Photo by: Red Fern Photography
When my first son was a year old, we moved from our Brooklyn apartment to New Jersey. Life in New York City had been tough. It was exhausting and mentally demanding for my husband. It was also a lot more lonely than we anticipated. Making friends was difficult, and the cost of living was so high that we had a hard time getting out to do much.
But moving to a small town in New Jersey, while closer to the warehouse my husband managed, was even more difficult. Renting was still very expensive, so settling into a small apartment was our only option. We moved in mid-October and a cold gloomy Northeast winter settled quickly in. We had to sell one of our cars, so I was left without a car most days, home with a terrible sleeper, without any friends or anywhere to go.
I quickly sank into an awful depression and extreme bitterness.
I woke up angry, day after day, wallowing in my resentment and depression. And I had no idea how to get out. One afternoon, I sat on the tiny kitchen floor crying my heart out. I missed people. I missed a life outside of the gloomy walls. I explained all of my emotions and complaints to my little one-year-old. He was both my confidant and source of frustration, because of his inability to sleep without me touching him.
Most days, when my husband arrived home from work, he came home to a miserable wife and a fussy baby. I look back and am terribly ashamed of myself at that time. I’m sad for my husband, that he had to deal with stress at work and then an unhappy wife at home. I am sad for a little child who had a mother who shed many tears while holding him.
But here I am, 5 years later, finding myself in very different circumstances, and once again feeling the impact of isolation, unable to find a change of scenery or see anyone who doesn’t live under my roof.
Things are much brighter this time around. Instead of the start of winter, spring has begun. Instead of a tiny apartment, we have a beautiful backyard. Instead of no friends, I have a weekly Zoom meeting with my bible study group. Instead of a fussy one year old, I have a happy-go-lucky 6 year old and pretty easy 3 month old.
Despite all that, I have found myself awaking with similar feelings of anger and frustration. There were tears on the gloomiest of days last week—after a week of rain and being stuck inside. But yesterday, as I remembered my time in New Jersey, I realized: while we can’t control our circumstances, we can control how we handle them.
It’s okay to grieve for a time (because some of the grieving I did was probably brought on by seasonal and postpartum depression), but a lot of it could have been avoided. For instance, there was a lot to be grateful for at the time, but instead of purposefully seeking out small moments of joy, I focused only on the terrible. And I overwhelmed myself. When you spend all your time filling your thoughts with gloom, gloom is all you can think of.

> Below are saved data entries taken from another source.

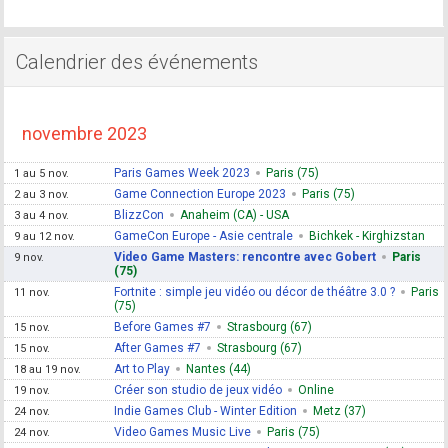
Calendrier des événements
novembre 2023
Paris Games Week 2023
Paris (75)
1 au 5 nov.
Game Connection Europe 2023
Paris (75)
2 au 3 nov.
BlizzCon
Anaheim (CA) - USA
3 au 4 nov.
GameCon Europe - Asie centrale
Bichkek - Kirghizstan
9 au 12 nov.
Video Game Masters: rencontre avec Gobert
Paris
9 nov.
(75)
Fortnite : simple jeu vidéo ou décor de théâtre 3.0 ?
Paris
11 nov.
(75)
Before Games #7
Strasbourg (67)
15 nov.
After Games #7
Strasbourg (67)
15 nov.
Art to Play
Nantes (44)
18 au 19 nov.
Créer son studio de jeux vidéo
Online
19 nov.
Indie Games Club - Winter Edition
Metz (37)
24 nov.
Video Games Music Live
Paris (75)
24 nov.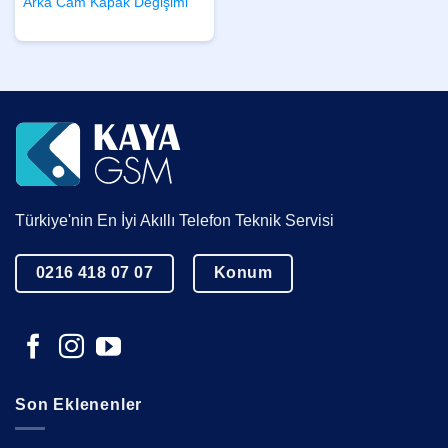
Arka Cam Kapak Değişimi
Türkiye'nin En İyi Akıllı Telefon Teknik Servisi
0216 418 07 07
Konum
Son Eklenenler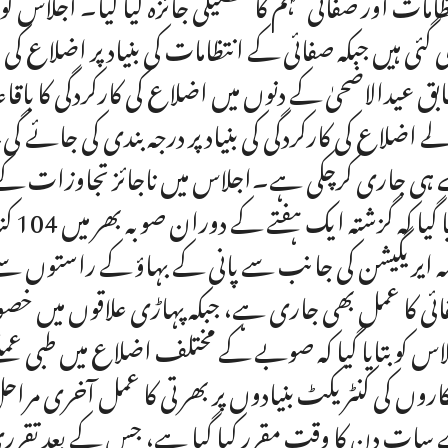
ظامات اور صفائی مہم کا تفصیلی جائزہ لیا گیا۔ اجلاس کو ب
ی گئی ہیں جبکہ صفائی کے انتظامات کی بنیاد پر اضلاع ک
بق عیدالاضحیٰ کے دنوں میں اضلاع کی کارکردگی کا باقاعد
ے اضلاع کی کارکردگی کی بنیاد پر درجہ بندی کی جا
ے ہی جاری کرچکی ہے۔اجلاس میں ناجائز تجاوزات کے
بتای
مہ ایریگیشن کی جانب سے پانی کے بہاؤ کے راستوں س
ئی کا عمل بھی جاری ہے، جبکہ پہاڑی علاقوں میں 
کاروں کی کنٹریکٹ بنیادوں پر بھرتی کا عمل آخری م
 سات دن کا وقت مقرر کیا گیا ہے، جس کے بعد تقر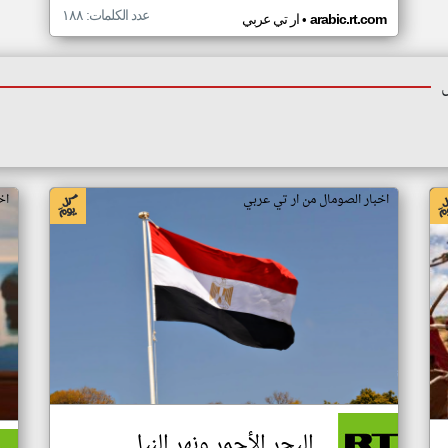
عدد الكلمات: ١٨٨
•
arabic.rt.com
ار تي عربي
اخبار الصومال من ار تي عربي
اخ
البحر الأحمر ونهر النيل..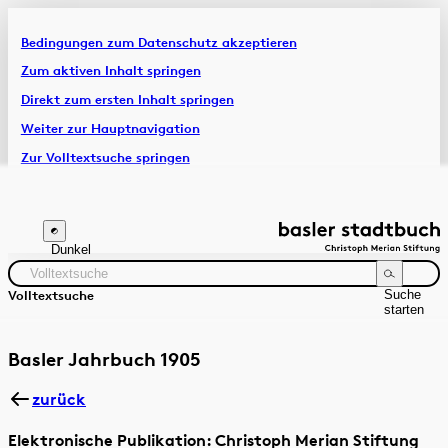
Bedingungen zum Datenschutz akzeptieren
Artikel & Dossiers
Zum aktiven Inhalt springen
Direkt zum ersten Inhalt springen
Chronik
Weiter zur Hauptnavigation
Zur Volltextsuche springen
Zur Fusszeile springen
Dunkel
Suche
Volltextsuche
starten
Suchanleitung
Zeitraum
Autor:in
Basler Jahrbuch 1905
zurück
Elektronische Publikation: Christoph Merian Stiftung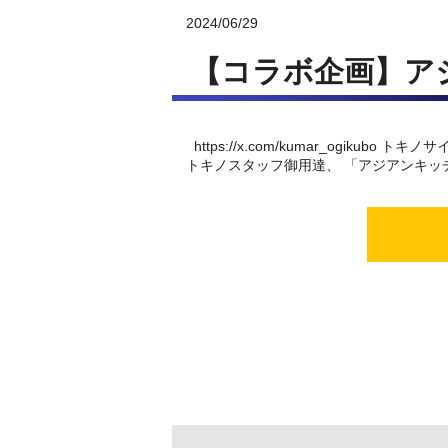
2024/06/29
【コラボ企画】ア
https://x.com/kumar_ogik
トキノスタッフ御用達、 「アジアンキッチ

And here I am now, frantically reading the news and lamenting all of the things around me that I don’t like, and I’m finding my days much more gloomy than they should be. Even if circumstances are different, a mindset can be a fixed thing.
But I’ve realized that if I want things to be different this time around, I need to be more purposeful with my gratitude.
What an opportunity for breaking my old, bad habits! (Maybe this second round of isolation is, in a way, a blessing in disguise?)
I have promised myself to start every single day by counting my blessings and finding something to be grateful for in all this chaos. Hopefully something as simple as acknowledging the goodness around me—like my two happy, healthy sons, my husband’s job, our home—can combat the anxiety and frustration.
Oddly enough, as tough as it was to feel isolated in New Jersey, I’ve realized that that time of difficulty brought us to where we are today. And, in a way, I’m grateful for it.
We never would have moved to Texas, where my husband’s family lives, if not for that desperate and lonely time. It took isolation for me to really appreciate the value of family and the importance of finding a strong friend community. It made me realize just how much a blessing moving here has been.
And sometimes, I wonder if that time of difficulty was the fire God used to shape us into people who value that community and family.
Now I find myself asking, what will this time of trial bring for us?